Starting with the line that contains "family: Betulaceae" and going on through the line that contains "locality: Martic Forge.", copy those lines out again with "collectors" changed to "collected by" and nothing else altered.

Supplied records:

======

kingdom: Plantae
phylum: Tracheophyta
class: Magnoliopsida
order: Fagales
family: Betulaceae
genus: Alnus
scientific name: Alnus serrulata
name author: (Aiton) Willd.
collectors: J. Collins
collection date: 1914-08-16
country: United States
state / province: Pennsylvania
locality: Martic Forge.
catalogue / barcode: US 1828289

======

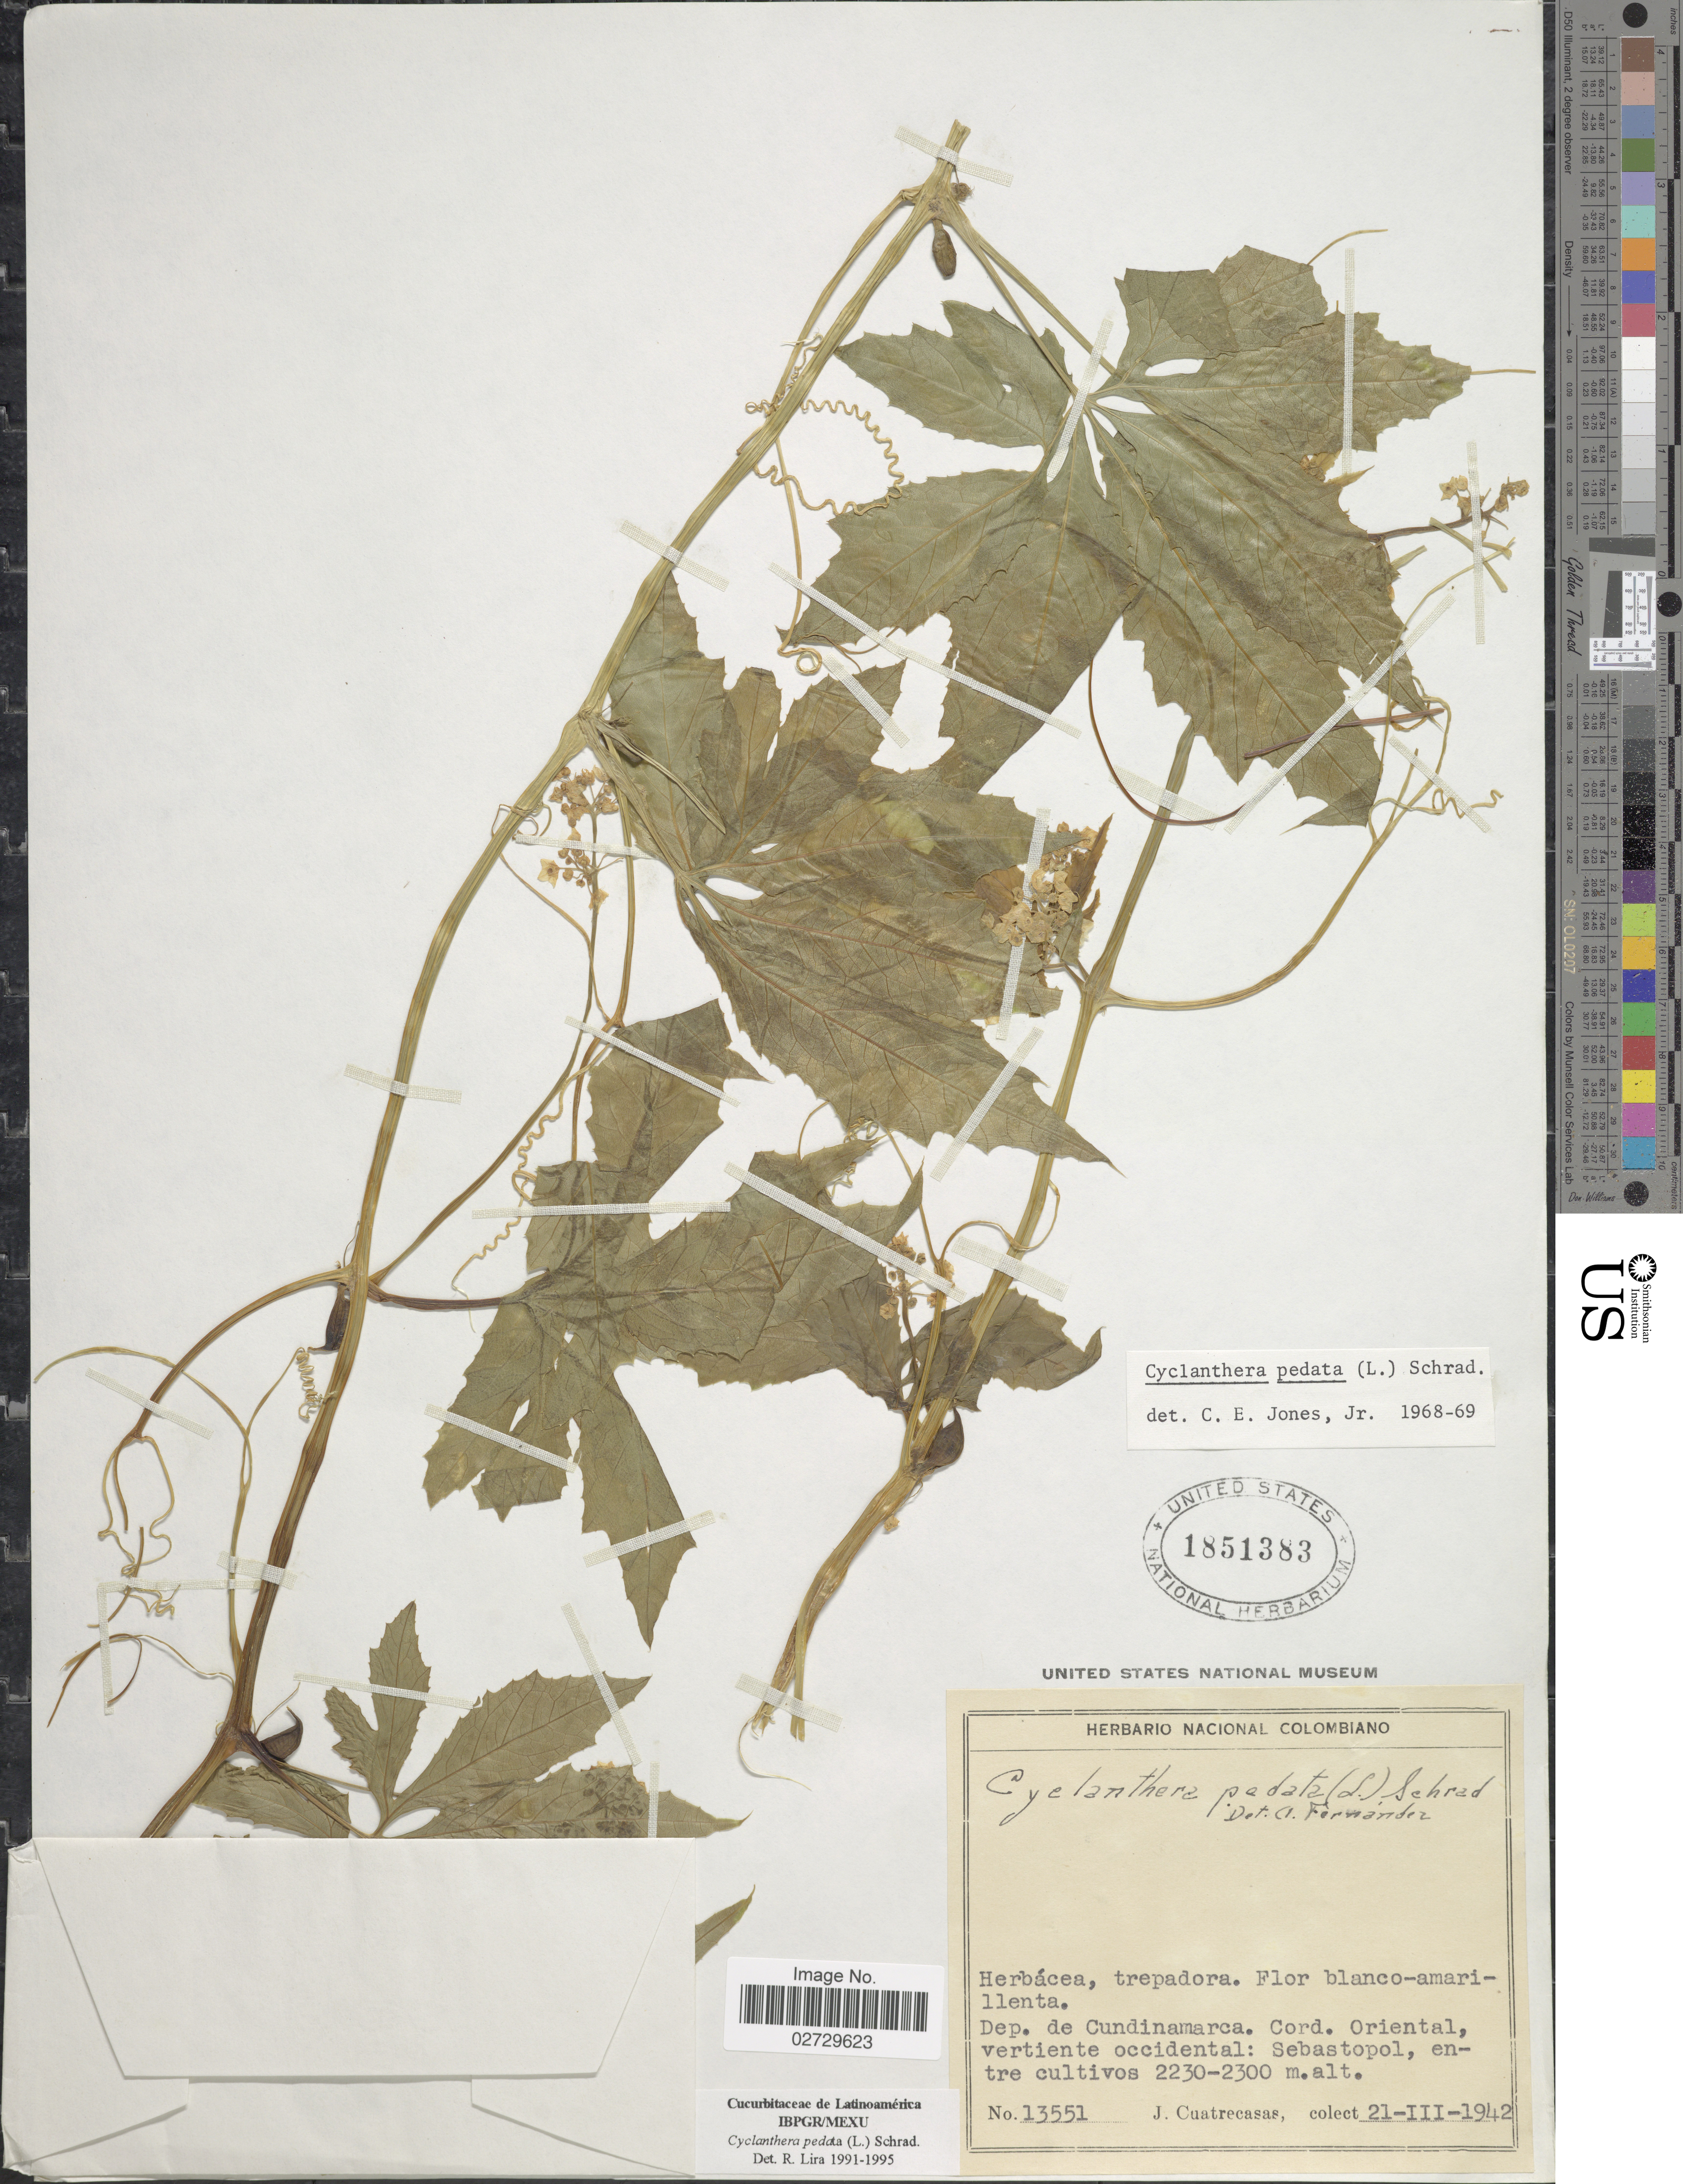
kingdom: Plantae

======

Written answer:
family: Betulaceae
genus: Alnus
scientific name: Alnus serrulata
name author: (Aiton) Willd.
collected by: J. Collins
collection date: 1914-08-16
country: United States
state / province: Pennsylvania
locality: Martic Forge.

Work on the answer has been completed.